Wednesday, January 28, 2009

A Piedmonth death

The other blog is tentatively back up and running. I stopped a while back. At the time, I thought it had to do with my grueling exam schedule and general law school distractions. But upon later reflection, I've realized that it may also have been sparked by a couple of things...

I started the blog with the intention of posting articles about ICE raids on homes and work places. This is because there were so many rumors milling around Richmond about la migra coming at night and hauling parents away from kids, etc. I know how rumors spread rampant in this regard, but I also know that fear of ICE is very real. I wanted to try to figure out what is actually happening and where and when and to whom.

Not surprisingly, there wasn't much in the way of news reporting about these types of raids. It's so frustrating, because they ARE happening. They just aren't reported on. But, occasionally, there is a big raid, or an inspired journalist, and a story appears. So I wanted to post those, so I would have a reason to keep looking and others would have a way to keep track.

However, I quickly realized that there is a slipperly slope. I didn't want to post stories about criminals who were being deported after doing jail time, because that wasn't really hitting the heart of the issue as I saw it. The idea that people are just living their lives and then suddenly they are in jail was really upsetting to me. So I started setting guidelines: no articles about those who were arrested for other things and happened to be deportable, for example. No articles about drug busts at the border.

Yet those are the kinds of deportations that ARE reported on, and with regularity. It's no wonder people think all immigrants with brown skin are criminals. Every day there are 100s of articles about immigrants accused of molestation, beating their kids to death, smuggling drugs or killing pedestrians in drunk driving accidents. Tons of articles about those people being arrested and getting ICE holds placed on them. "Juan Garcia was arrested and an immigration hold has been placed on him by federal immigration officials." Which brings with it two problems: (1) Juan Garcia hasn't been tried, so we don't know if he is guilty or innocent; all we know is he is accused. (2) "Immigration hold" just means the person is suspected of being in the country illegally. It doesn't mean he is or isn't.

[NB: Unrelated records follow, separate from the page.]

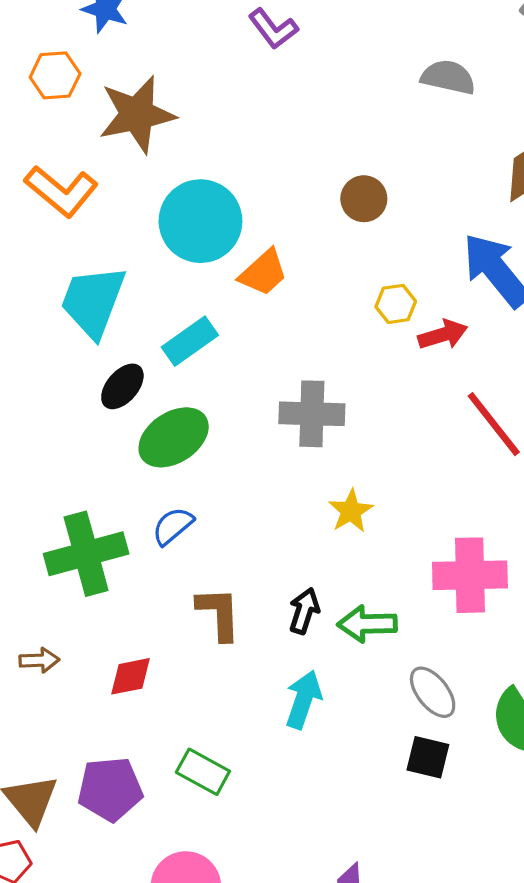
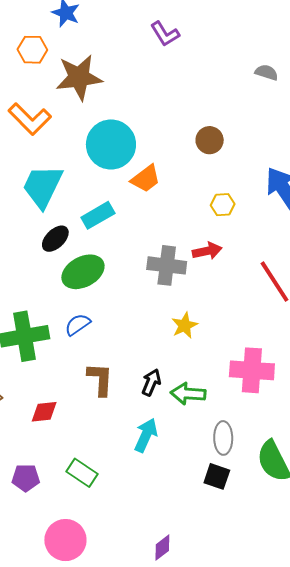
gray semicircle: (448, 77) -> (267, 72), size x0.7
red arrow: (443, 335) -> (207, 251), moved
gray ellipse: (433, 692) -> (223, 438), turned 32
purple pentagon: (110, 789) -> (26, 478), size x0.7

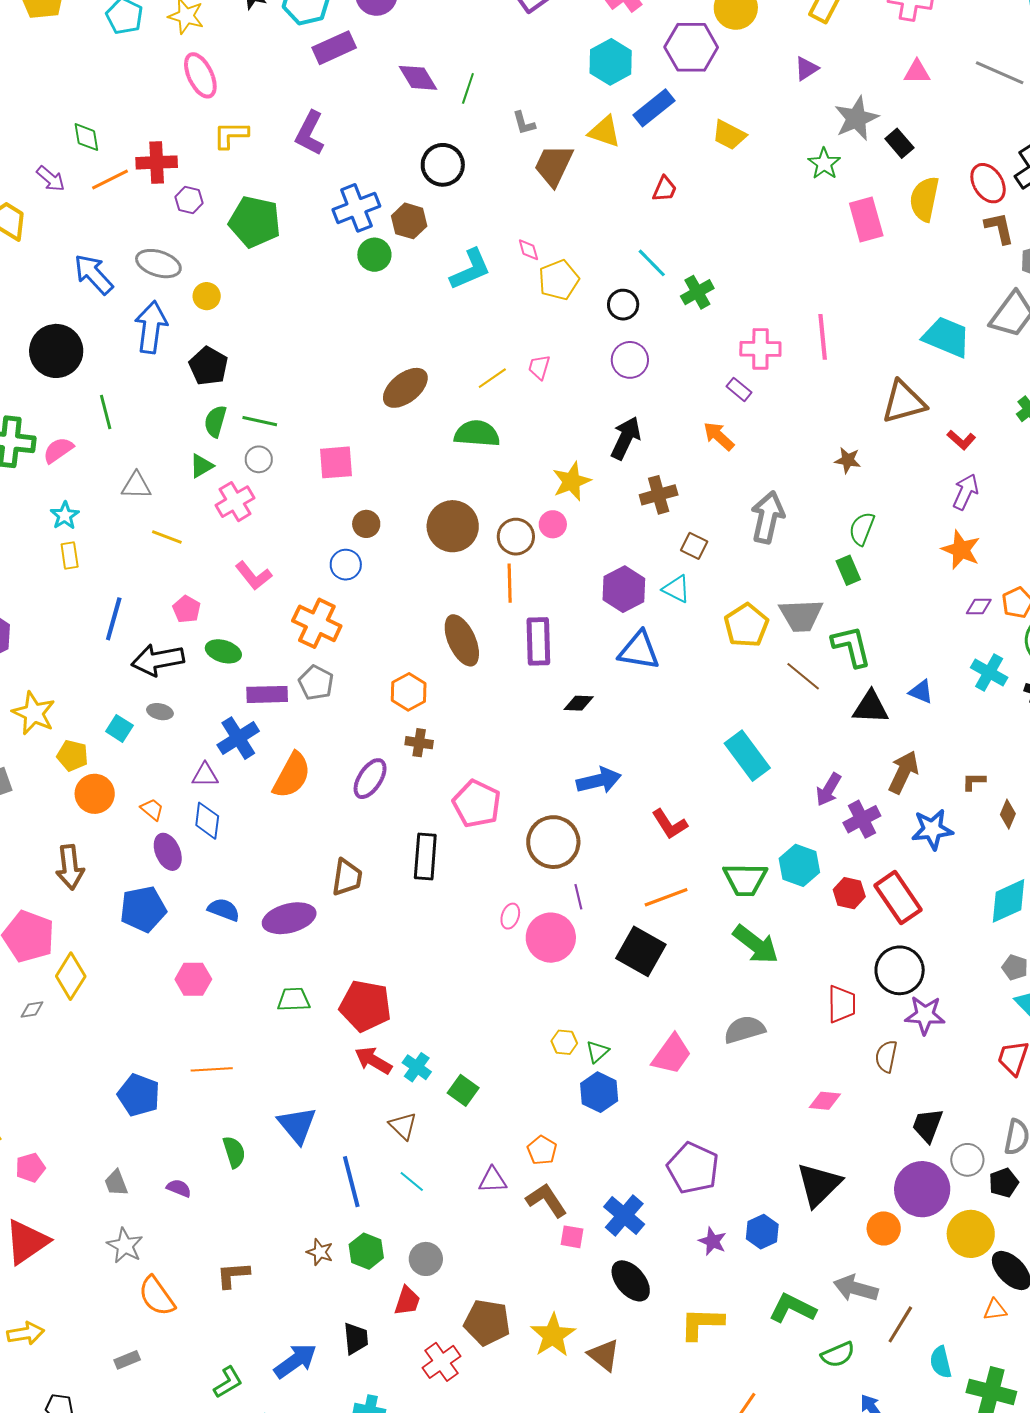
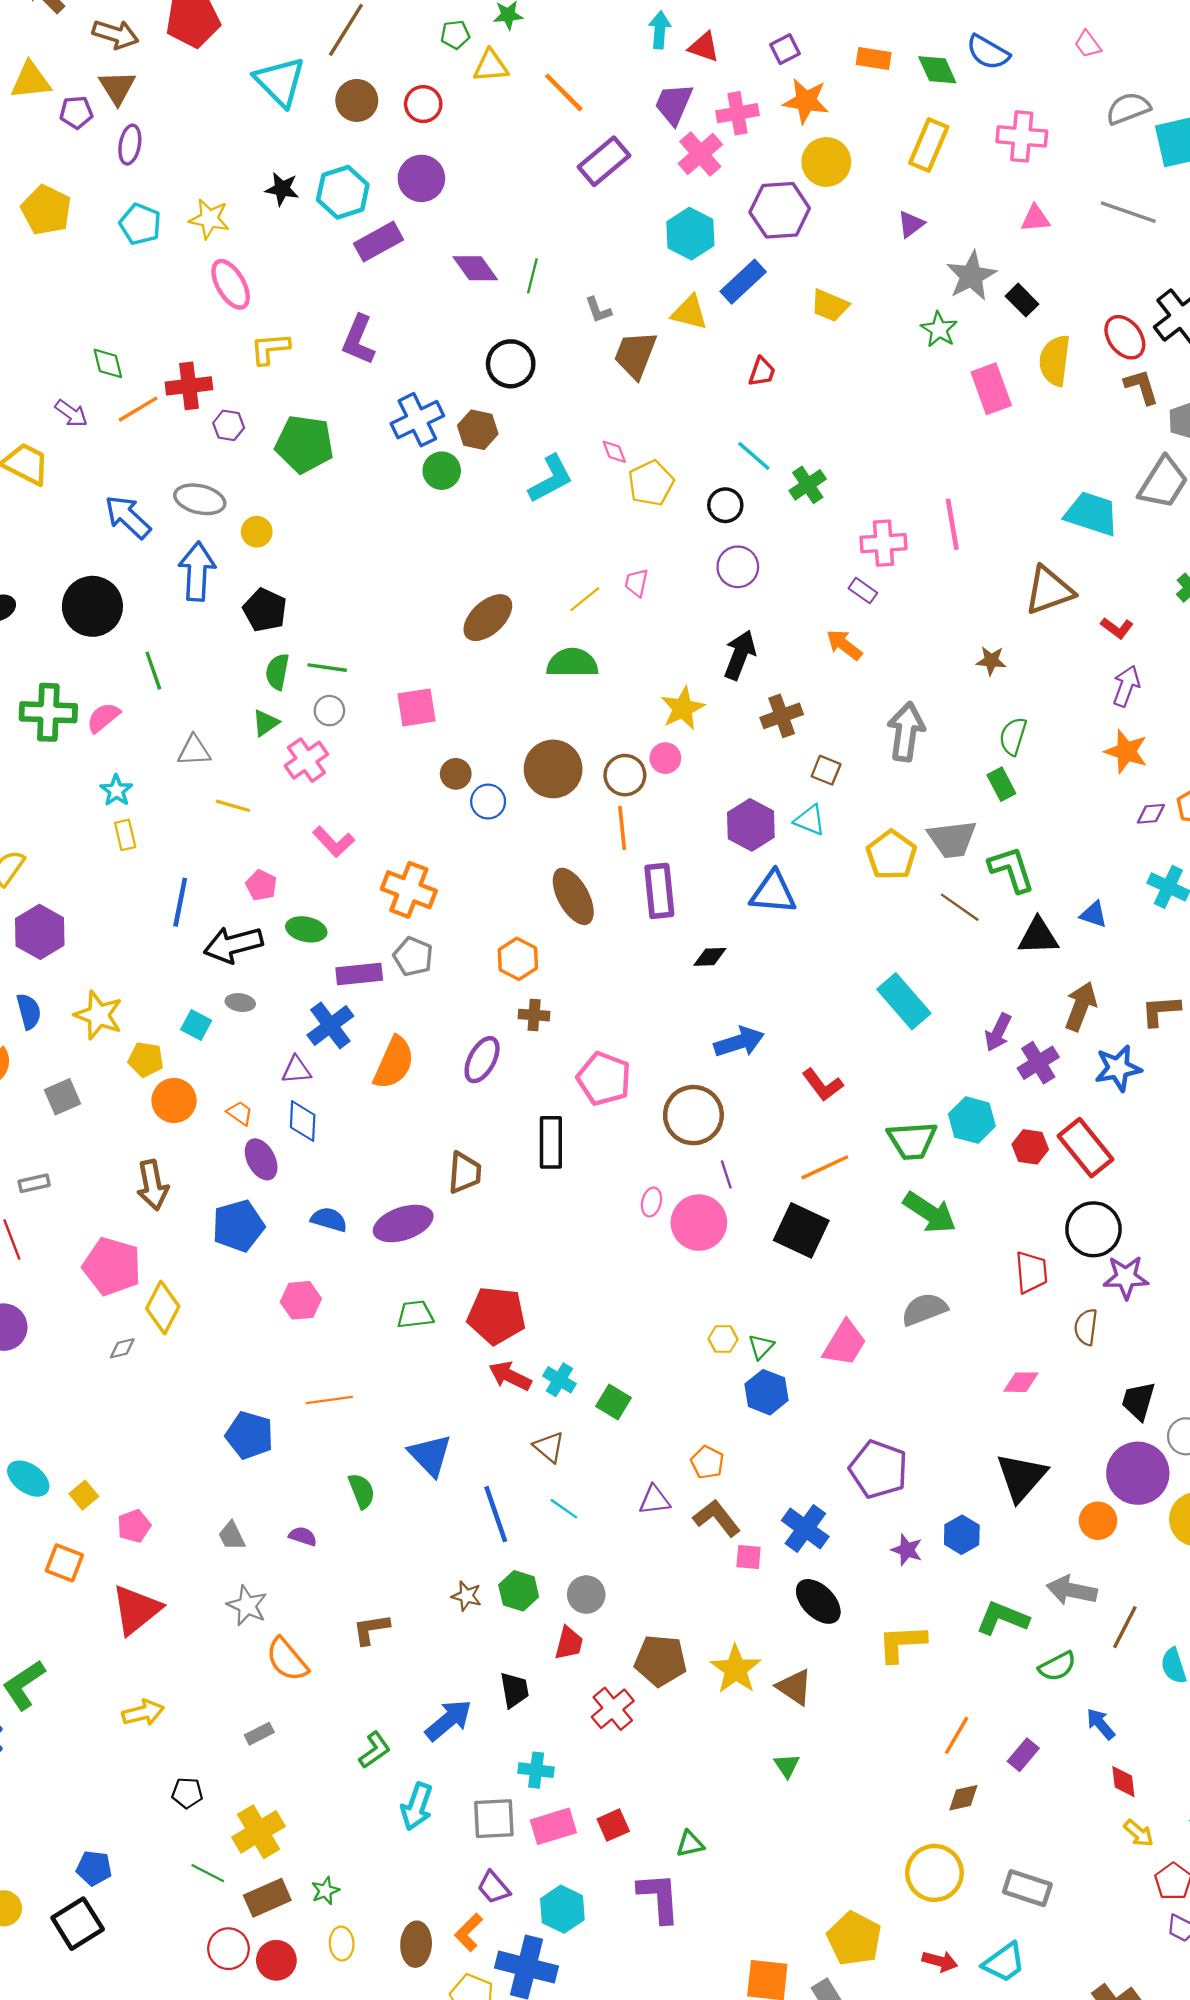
blue circle: (346, 565) -> (488, 802), moved
brown L-shape: (974, 781) -> (1161, 1011), size x1.5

So many questions. Literally, they are endless. Even though these people are accused of crimes, I still consider them to be tied to the issue of immigrant rights. Because who knows what happens to Juan Garcia after the hold is placed. Is he held for 48 hours and released? Is he improperly held longer? Did ICE officials actually pick him up? Was he a US citizen? It's just another person who entered into the US criminal justice system only to be handed over to this Other World where the usual rules of justice and due process don't seem to apply. Just that instead of seeming totally innocent, they were already branded criminal.

The line became even fuzzier when I started seeing articles (or mostly just blurbs in Police Blotters) about individuals who were pulled over for the ever-generic "traffic violations" and ended up with ICE holds placed on them. Getting pulled over is not the same thing as having your house raided. But then again, making an illegal right turn on red is no reason to be thrown into that Other World, the maze of immigration that usually ends up in either swift deportation or months of languishing in prison (and then deportation). Who are these people? What happens to them? Are they receiving justice?

In short, there were way more questions than answers. I have had so much trouble distinguishing what to post and not post. What is appropriate and not appropriate. I wanted to be fair. I wanted to attract people from both sides, to just look at it from an objective point of view. But you can't pick and choose articles without choosing your perspective. And on top of that, I DO have a point of view, so I couldn't just leave out articles about detainee deaths.

Which is what I found today when I resumed posting on the blog for the second day. Friends of mine are organizing in Farmville, VA, and happened to be quoted in this New York Times article you will find on my other blog. I was proud of them for making the Times with their work. I was saddened by the horrific occasion. Another death in another jail by another detainee. A Piedmont death.

I have to keep posting, but I am going to continue to struggle with this. I guess we'll see.

Oh yeah, the other reason I stopped posting for a while: it makes me depressed to read this stuff day in and day out. On the other hand, I better get used to it. This is what I want to do for a living.